Sorry to be so dumb.
--
Posted via http://www.ruby-forum.com/.
The 'i' in your method is local to the method. It is not the same 'i'
as outside the method.
Instead, do
def add(i,j)
i = i + j
end
i = 1
puts i
i = add(i,3)
puts i
--
Posted via http://www.ruby-forum.com/.
Alex DeCaria wrote:
The 'i' in your method is local to the method. It is not the same 'i'
as outside the method.Instead, do
def add(i,j)
i = i + j
endi = 1
puts i
i = add(i,3)
puts i
Thanks for that, but I was looking for a way of passing by address. In
fact I thought that, because everything was an object in Ruby everything
was always passed by address. I would like to understand when it is not
the case.
--
Posted via http://www.ruby-forum.com/\.
Thanks for that, but I was looking for a way of passing by address.
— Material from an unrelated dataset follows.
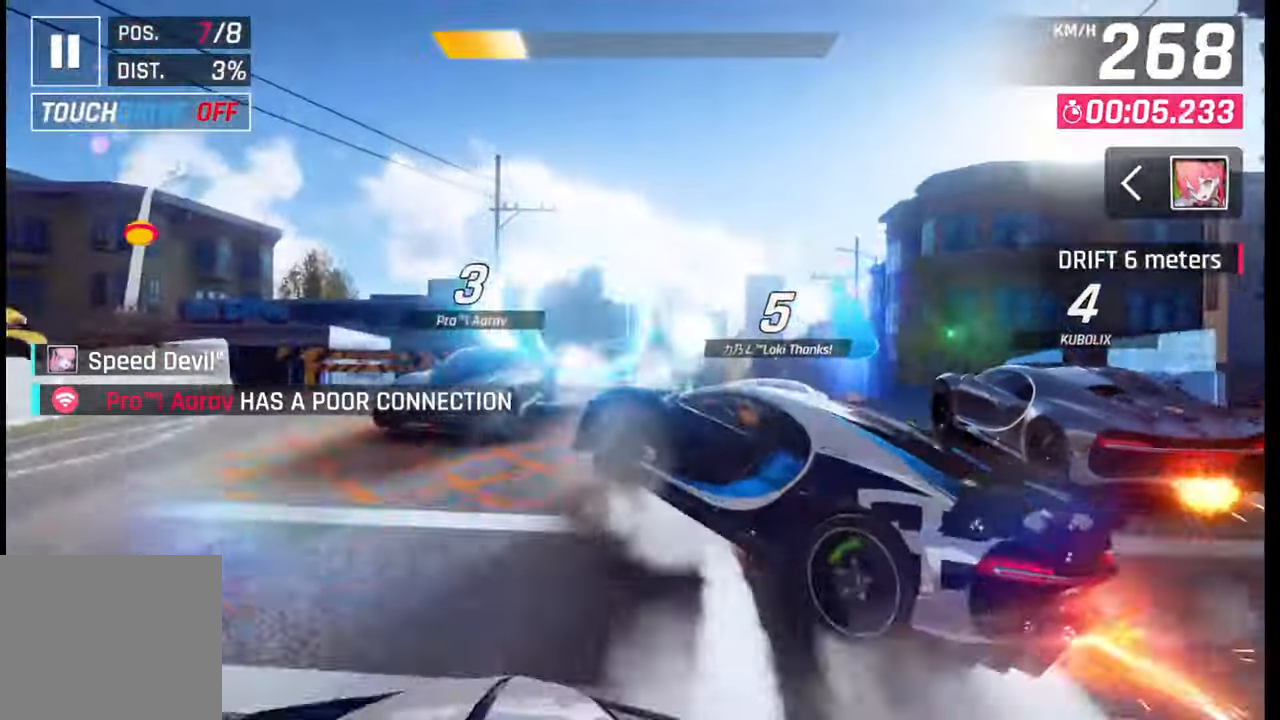
{"buttons": [], "left_stick": "left", "right_stick": "center", "events": [[50, "CROSS", "up"], [83, "R1", "up"], [100, "CROSS", "down"], [100, "R1", "down"], [200, "CROSS", "up"], [217, "R1", "up"], [250, "CROSS", "down"], [250, "R1", "down"], [250, "left_stick", "left"], [333, "CROSS", "up"], [350, "R1", "up"], [383, "R1", "down"], [400, "CROSS", "down"], [483, "CROSS", "up"], [500, "R1", "up"]]}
In
fact I thought that, because everything was an object in Ruby everything
was always passed by address. I would like to understand when it is not
the case.
Then you need to use instance variables such as '@i', or class variables
such as '@@i'. Ruby doesn't support the use of pointers (as far as I
know at least).
--Alex
--
Posted via http://www.ruby-forum.com/\.
Henry Oss wrote:
Thanks for that, but I was looking for a way of passing by address. In
fact I thought that, because everything was an object in Ruby everything
was always passed by address. I would like to understand when it is not
the case.
Well....
def i, j
i[0] = i[0] + j
end
# You will notice that the previous method requires i to be an Array.
i = [1]
puts i
add i, 2
puts i
# Happy? 
--
Posted via http://www.ruby-forum.com/\.
Henry Oss wrote:
The 'i' in your method is local to the method. It is not the same 'i'
as outside the method.Instead, do
def add(i,j)
i = i + j
endi = 1
puts i
i = add(i,3)
puts iThanks for that, but I was looking for a way of passing by address. In
fact I thought that, because everything was an object in Ruby everything
was always passed by address.
The number 1 is an object. The variable i is not an object; it is a
placeholder which contains a reference to the object.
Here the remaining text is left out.